Current GOLD guidelines recommend initial COPD maintenance therapy with a long-acting muscarinic antagonist (LAMA) or a long-acting β2-agonist (LABA). For patients who continue to experience symptoms despite initial maintenance therapy, an escalation to dual therapy (LAMA+LABA or LABA with an inhaled corticosteroid [ICS]) is suggested. A further escalation to triple therapy (LAMA+LABA+ICS) is recommended for patients who continue to experience symptoms or have a high risk of exacerbation, despite receiving dual therapy.3 Current NICE guidelines advise an escalation to dual therapy (LAMA+LABA or LABA+ICS) for patients with COPD who remain symptomatic despite initial treatment with a short-acting bronchodilator. A further escalation to triple therapy is then recommended for patients receiving LABA+ICS whose symptoms continue to adversely impact their quality of life, or for patients taking either LABA+ICS or LAMA+LABA who experience a severe exacerbation (requiring hospitalization) or ≥2 moderate exacerbations within 1 year.4

Triple therapy has previously required the use of multiple inhalers; however, multiple inhaler use is associated with poorer persistence and adherence, and an increased potential for critical inhaler errors compared with the use of single inhalers.5–7 Poor treatment adherence and errors in inhalation technique are associated with increased exacerbations, more hospitalizations, and higher healthcare costs in patients with COPD.8–11

In 2017, single-inhaler triple therapy (SITT) with fluticasone furoate, umeclidinium, and vilanterol (FF/UMEC/VI; GSK, Brentford, Middlesex, UK) was approved for the long-term maintenance treatment of patients with COPD in the UK. Patients treated with FF/UMEC/VI in a randomized controlled trial (RCT) had fewer moderate or severe exacerbations compared with patients receiving dual therapy with FF/VI, UMEC/VI, or budesonide/formoterol.12,13

Whilst RCTs are crucial in demonstrating initial efficacy and safety of a drug, real-world pragmatic study designs are important for evaluating the effectiveness of a drug in usual clinical practice.14 The controlled environment of a traditional RCT can help limit variability between groups and reduce confounding; however, patients are more likely to be adherent to their medication, because of monitoring, and have better control over comorbid conditions, potentially limiting the generalizability of the results in a real-world setting.14 Many RCTs also include comparator therapies representing different treatment steps or pharmacological regimens; in practice, a direct comparison between similar treatment regimens may be more relevant.

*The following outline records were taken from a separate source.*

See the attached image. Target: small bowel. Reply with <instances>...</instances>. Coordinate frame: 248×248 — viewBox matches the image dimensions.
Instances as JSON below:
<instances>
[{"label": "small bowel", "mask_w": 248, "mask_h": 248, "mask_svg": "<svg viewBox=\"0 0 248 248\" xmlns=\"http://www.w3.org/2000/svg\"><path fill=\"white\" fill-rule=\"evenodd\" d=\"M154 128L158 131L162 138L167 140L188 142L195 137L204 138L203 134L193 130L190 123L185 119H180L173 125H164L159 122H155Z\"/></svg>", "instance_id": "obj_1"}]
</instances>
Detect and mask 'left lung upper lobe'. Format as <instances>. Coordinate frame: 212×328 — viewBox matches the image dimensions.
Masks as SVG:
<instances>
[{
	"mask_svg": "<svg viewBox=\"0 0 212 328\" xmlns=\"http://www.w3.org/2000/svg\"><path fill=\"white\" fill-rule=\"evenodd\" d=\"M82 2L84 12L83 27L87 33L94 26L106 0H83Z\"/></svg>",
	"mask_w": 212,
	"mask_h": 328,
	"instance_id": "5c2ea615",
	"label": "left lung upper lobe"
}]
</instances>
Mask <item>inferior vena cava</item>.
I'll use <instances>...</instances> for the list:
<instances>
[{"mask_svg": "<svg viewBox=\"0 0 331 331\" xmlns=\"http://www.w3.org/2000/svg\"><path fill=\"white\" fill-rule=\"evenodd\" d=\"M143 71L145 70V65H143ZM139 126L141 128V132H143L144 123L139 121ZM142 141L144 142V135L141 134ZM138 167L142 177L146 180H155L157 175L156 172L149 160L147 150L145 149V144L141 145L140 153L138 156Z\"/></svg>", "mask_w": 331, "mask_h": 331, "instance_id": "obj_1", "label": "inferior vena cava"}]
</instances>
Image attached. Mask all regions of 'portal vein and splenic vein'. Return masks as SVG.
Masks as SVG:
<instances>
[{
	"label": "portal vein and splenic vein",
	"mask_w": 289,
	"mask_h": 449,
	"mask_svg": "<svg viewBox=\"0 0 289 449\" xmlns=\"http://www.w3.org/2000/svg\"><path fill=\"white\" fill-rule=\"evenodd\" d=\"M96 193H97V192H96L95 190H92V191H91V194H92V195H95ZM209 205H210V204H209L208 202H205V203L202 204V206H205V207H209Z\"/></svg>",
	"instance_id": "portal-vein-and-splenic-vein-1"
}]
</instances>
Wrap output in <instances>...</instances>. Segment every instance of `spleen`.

The pragmatic INTREPID trial investigated the clinical benefits of once-daily FF/UMEC/VI (100/62.5/25 μg) delivered using a single ELLIPTA™ (GSK, Brentford, Middlesex, UK) inhaler versus continuing therapy with non-ELLIPTA multiple-inhaler triple therapy (MITT) for patients with symptomatic COPD in usual clinical practice.15 Over a 24-week period, FF/UMEC/VI resulted in greater improvements in health status and lung function versus non-ELLIPTA MITT.

Previous economic analyses have found FF/UMEC/VI to be a cost-effective option versus dual therapies.16–19 However, these studies were performed using data obtained from a more strictly defined patient population (ie more stringent inclusion criteria regarding disease severity) and in a more controlled setting (ie data collected from traditional RCTs). Therefore, although the internal validity of the result is high, application to the real-world patient population is more limited. The pragmatic INTREPID trial, whilst randomized, included a wider variety of patients to reflect the general COPD population and there were minimal interventions in addition to usual care.

The objective of this analysis was to assess the cost-effectiveness of FF/UMEC/VI single ELLIPTA inhaler therapy compared with non-ELLIPTA MITT for the treatment of symptomatic COPD patients with a history of exacerbation from a UK NHS perspective in a real-world setting, using data from the INTREPID trial.

Materials and Methods Study Design

The analysis was conducted using the validated GALAXY COPD disease progression model,20–23 adapted using patient characteristics and treatment effects from the INTREPID study and UK resource utilization and healthcare costs. The GALAXY model uses linked risk equations to model associations between patient characteristics, treatment effects, progression, and outcomes.21

Model Inputs

The clinical data used in the model were based upon INTREPID trial data (ClinicalTrials.gov identifier: NCT03467425). Details of the INTREPID study design, patient population, and results have been published previously.15,24 In brief, the study enrolled patients requiring triple therapy aged ≥40 years with a physician-confirmed diagnosis of COPD, a COPD Assessment Test (CAT) score of ≥10 at screening, and who had previously received non-ELLIPTA MITT or dual therapy with ICS/LABA, or LAMA/LABA as maintenance therapy continually for ≥16 weeks prior to randomization. Eligible patients also had a history of ≥1 COPD exacerbation requiring treatment with systemic or oral corticosteroids, antibiotics, and/or hospitalization in the 3 years prior to randomization. Patients were studied over 24 weeks and had only two mandated study visits: the first for screening/randomization and the second at the end of the study (week 24). The primary endpoint of INTREPID was the proportion of CAT responders (≥2-unit decrease in CAT score from baseline) at week 24.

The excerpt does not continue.